Mercer found that salary increases for 2022 are higher than 2021 across all industries and markets in the region, with some even exceeding pre-pandemic levels.

To retain talent, 42% of companies also provide retention bonuses, up from 31% in 2019, Mercer said.

Solving employee disengagement

Training options are another way for companies to differentiate themselves from the competition.

“[That’s] was a very strong agenda, especially as companies came out of the pandemic, their business models changed,” he said.

Swani added that companies have increased automation and outsourcing, leading to skills gaps within organizations.

“It is [on] employees also mind, how will you help me upskill and retrain?”

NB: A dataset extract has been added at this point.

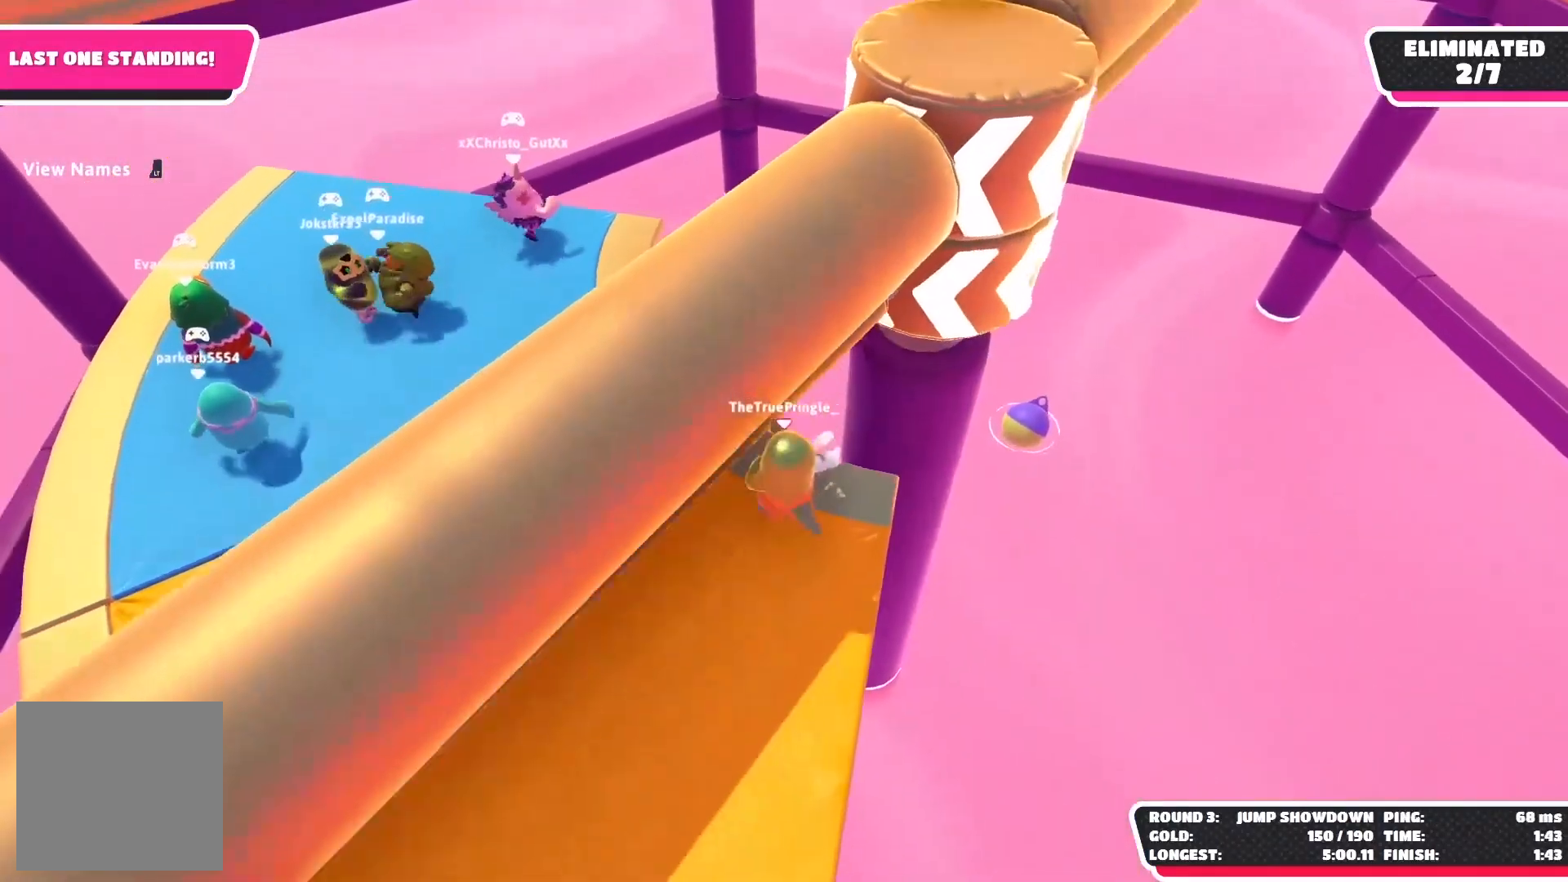
{"buttons": [], "left_stick": "left", "right_stick": "center", "events": [[83, "left_stick", "right"], [233, "A", "down"], [283, "left_stick", "center"], [400, "A", "up"], [400, "left_stick", "left"]]}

In another studyMercer found that 95% of employees in Asia said they had recently acquired a skill. Despite this, the study reported that 97% of companies reported significant skills gaps in their organisation.

Increased mobility

For countries that rely much more on foreign talent, increased mobility as pandemic restrictions will help manage talent shortages, Swani said.

“The whole supply and demand dynamic has really changed for these countries [during the pandemic]which caused a big increase in pay because you have very limited talent.”

He added, “Many countries are open …and business visas are coming [issued]. And I think it will help manage the lack of demand for talent from that point of view.”